━━ Data for processing

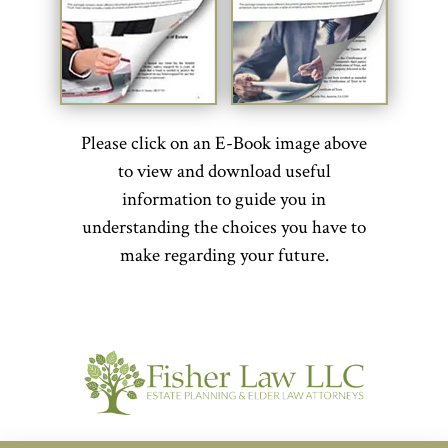
Please click on an E-Book image above
to view and download useful
information to guide you in
understanding the choices you have to
make regarding your future.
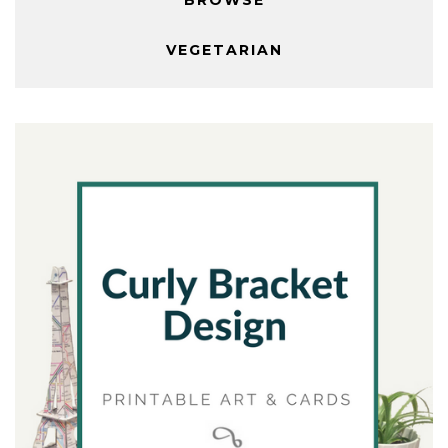
VEGETARIAN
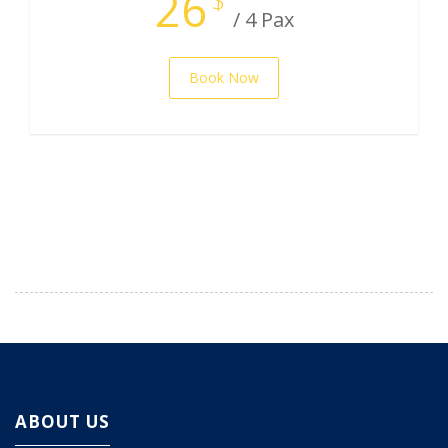
26
/ 4 Pax
Book Now
ABOUT US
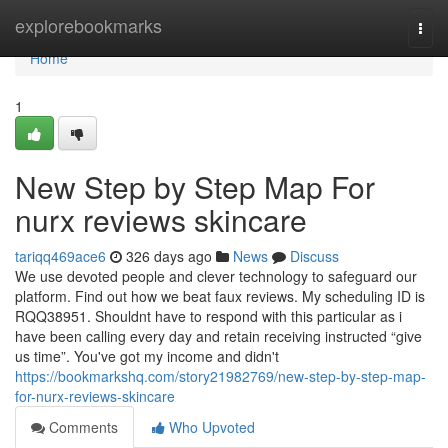
Home
explorebookmarks
Togg
navi
Home
1
New Step by Step Map For
nurx reviews skincare
tariqq469ace6
326 days ago
News
Discuss
We use devoted people and clever technology to safeguard our
platform. Find out how we beat faux reviews. My scheduling ID is
RQQ38951. Shouldnt have to respond with this particular as i
have been calling every day and retain receiving instructed “give
us time”. You've got my income and didn't
https://bookmarkshq.com/story21982769/new-step-by-step-map-
for-nurx-reviews-skincare
Comments
Who Upvoted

━━━━

• _Work to complete_:
Say how many of the lines above include the word "nurx", giving the figure alone.

• _Answer space_:
2